I’m running a 3 nodes cluster (5.7.23) and every time a node rejoin to the cluster, the donor one becomes unresponsive for write queries. The SHOW PROCESSLIST shows that these write queries are stuck at state
wsrep: initiating pre-commit for write set.
According to State Snapshot Transfer, the xtrabackup_v2 should not lock donor node on write.
I think my issue is related to Donor replication queue overflow during SST - #10 by tucj7 but unfortunately, the issue does not resolved.
FYI: I think my issue is related to Percona JIRA but the jira ticket is just an improvement while it should be a high priority bug.
Do you have DDLs running while node is joining?

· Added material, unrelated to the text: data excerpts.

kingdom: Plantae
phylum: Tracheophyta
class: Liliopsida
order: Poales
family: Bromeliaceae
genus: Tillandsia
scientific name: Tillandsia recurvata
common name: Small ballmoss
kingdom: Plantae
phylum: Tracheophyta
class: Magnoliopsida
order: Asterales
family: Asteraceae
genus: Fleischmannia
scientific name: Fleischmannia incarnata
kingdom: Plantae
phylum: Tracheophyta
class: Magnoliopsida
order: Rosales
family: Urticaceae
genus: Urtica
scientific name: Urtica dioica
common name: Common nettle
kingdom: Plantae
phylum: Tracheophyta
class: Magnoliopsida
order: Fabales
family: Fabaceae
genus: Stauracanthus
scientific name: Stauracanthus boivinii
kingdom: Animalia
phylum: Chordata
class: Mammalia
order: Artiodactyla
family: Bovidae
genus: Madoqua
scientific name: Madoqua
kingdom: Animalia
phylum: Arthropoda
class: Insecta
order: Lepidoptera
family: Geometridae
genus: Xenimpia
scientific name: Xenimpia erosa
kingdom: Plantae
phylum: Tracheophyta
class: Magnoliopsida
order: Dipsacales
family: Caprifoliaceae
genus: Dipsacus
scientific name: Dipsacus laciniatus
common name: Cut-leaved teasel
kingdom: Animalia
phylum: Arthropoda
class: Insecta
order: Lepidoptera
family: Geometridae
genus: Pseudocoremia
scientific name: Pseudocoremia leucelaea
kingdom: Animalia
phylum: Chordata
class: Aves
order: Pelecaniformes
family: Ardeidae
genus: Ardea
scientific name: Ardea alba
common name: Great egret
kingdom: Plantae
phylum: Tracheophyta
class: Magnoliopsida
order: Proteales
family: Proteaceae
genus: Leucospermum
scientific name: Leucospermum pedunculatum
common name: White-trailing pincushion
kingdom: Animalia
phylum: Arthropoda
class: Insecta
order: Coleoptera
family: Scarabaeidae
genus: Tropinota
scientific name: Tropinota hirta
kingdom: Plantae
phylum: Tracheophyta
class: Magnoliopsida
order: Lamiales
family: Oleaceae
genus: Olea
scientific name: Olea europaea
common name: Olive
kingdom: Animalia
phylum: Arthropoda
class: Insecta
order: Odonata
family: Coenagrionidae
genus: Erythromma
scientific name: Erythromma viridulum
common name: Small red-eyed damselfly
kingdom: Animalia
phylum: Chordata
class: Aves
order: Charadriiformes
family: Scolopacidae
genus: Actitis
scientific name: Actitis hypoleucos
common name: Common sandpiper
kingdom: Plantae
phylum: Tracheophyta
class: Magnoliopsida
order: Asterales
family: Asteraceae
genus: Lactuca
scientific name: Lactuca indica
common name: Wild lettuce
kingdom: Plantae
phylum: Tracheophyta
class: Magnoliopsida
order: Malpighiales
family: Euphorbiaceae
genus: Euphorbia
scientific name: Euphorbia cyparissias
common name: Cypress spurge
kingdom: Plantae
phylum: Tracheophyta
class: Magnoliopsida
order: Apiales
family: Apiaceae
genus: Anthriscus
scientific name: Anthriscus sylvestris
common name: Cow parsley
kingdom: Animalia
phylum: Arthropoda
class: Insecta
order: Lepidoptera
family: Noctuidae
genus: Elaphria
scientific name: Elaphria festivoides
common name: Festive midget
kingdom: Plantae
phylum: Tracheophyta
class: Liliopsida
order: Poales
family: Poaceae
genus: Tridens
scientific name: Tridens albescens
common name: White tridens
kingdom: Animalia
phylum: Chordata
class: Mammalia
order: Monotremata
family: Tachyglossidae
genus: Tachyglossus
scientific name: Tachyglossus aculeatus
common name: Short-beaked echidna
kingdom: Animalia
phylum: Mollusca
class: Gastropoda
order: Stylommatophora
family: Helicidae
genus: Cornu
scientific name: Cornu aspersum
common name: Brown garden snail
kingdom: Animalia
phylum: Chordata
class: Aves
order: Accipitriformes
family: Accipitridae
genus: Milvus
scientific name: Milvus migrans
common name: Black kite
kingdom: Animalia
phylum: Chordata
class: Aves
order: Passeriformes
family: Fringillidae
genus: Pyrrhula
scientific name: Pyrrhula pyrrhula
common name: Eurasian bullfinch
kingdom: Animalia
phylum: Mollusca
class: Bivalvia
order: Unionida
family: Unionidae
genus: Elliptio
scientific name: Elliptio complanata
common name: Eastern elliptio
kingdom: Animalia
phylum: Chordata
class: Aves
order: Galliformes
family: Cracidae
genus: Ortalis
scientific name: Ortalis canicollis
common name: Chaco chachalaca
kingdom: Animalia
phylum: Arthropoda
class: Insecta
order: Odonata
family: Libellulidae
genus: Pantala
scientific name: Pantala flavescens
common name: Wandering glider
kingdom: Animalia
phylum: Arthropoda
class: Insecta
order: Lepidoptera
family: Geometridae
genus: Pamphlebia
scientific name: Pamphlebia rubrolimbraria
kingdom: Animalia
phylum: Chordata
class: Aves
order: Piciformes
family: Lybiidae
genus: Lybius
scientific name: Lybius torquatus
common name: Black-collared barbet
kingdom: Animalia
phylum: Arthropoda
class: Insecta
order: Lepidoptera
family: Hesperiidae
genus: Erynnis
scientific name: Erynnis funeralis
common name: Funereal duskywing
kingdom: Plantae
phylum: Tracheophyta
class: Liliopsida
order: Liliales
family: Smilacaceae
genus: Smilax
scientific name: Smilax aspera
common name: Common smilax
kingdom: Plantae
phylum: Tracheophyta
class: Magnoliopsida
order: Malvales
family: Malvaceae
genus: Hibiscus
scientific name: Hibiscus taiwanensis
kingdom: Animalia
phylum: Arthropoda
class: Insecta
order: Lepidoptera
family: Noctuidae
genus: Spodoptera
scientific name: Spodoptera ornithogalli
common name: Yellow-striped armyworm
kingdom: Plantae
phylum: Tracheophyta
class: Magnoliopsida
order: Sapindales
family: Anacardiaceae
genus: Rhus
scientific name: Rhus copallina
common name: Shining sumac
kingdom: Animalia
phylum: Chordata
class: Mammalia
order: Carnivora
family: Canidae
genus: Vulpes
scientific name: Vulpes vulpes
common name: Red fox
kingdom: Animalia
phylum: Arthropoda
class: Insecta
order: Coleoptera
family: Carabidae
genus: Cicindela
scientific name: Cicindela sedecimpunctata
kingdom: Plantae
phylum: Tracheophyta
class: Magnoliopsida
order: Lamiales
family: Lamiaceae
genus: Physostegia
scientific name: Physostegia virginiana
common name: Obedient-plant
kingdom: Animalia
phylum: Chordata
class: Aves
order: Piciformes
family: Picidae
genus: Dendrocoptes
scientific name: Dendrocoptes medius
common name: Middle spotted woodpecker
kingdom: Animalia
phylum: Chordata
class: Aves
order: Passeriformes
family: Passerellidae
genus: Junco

Yes, there are some DDLs as what I remember. If you need I can try to reproduce. I also sure that there are some DCL granting access which is stuck at checking permission state.
So that’s essentially your issue. You need to prevent DDLs/DCLs while nodes are joining. Constant DDLs are not best-practice and should only be happening during maintenance windows.
Hi Matt, sorry for late reply. But even this is what Percona was designed. Do you think that Percona should raise an exception in this case when user start the DDL? Rather than rely the whole things to users and cause the whole system hang.
Is there any way to kill the DDL to temporarily resolve the issue. If it happens again (may be by mistake but not our design), it will take us a day for the replication to be complete and it’s a significant unacceptable downtime. Besides, sometime the replication is started automatically by autoscaling group and it’s not an easy process for us to disable every things related before doing the DDL maintenance.
Secondly, nowadays migration framework may make the DB DDL run more frequently and be transparented from developer like Django. Just a new model defined can cause this.
You would need to upgrade to PXC 8.0 which would allow the use of Xtrabackup 8.0 during the SST process. There is a feature in XB8 which blocks DDLs during the backup process.
Secondly, nowadays migration framework may make the DB DDL run more frequently and be transparented from developer like Django.
It is the responsibility of developers to understand what their code is doing and understand the underlying frameworks. If they are not aware of the consequences of their actions, they shouldn’t be allowed to operate on a production environment.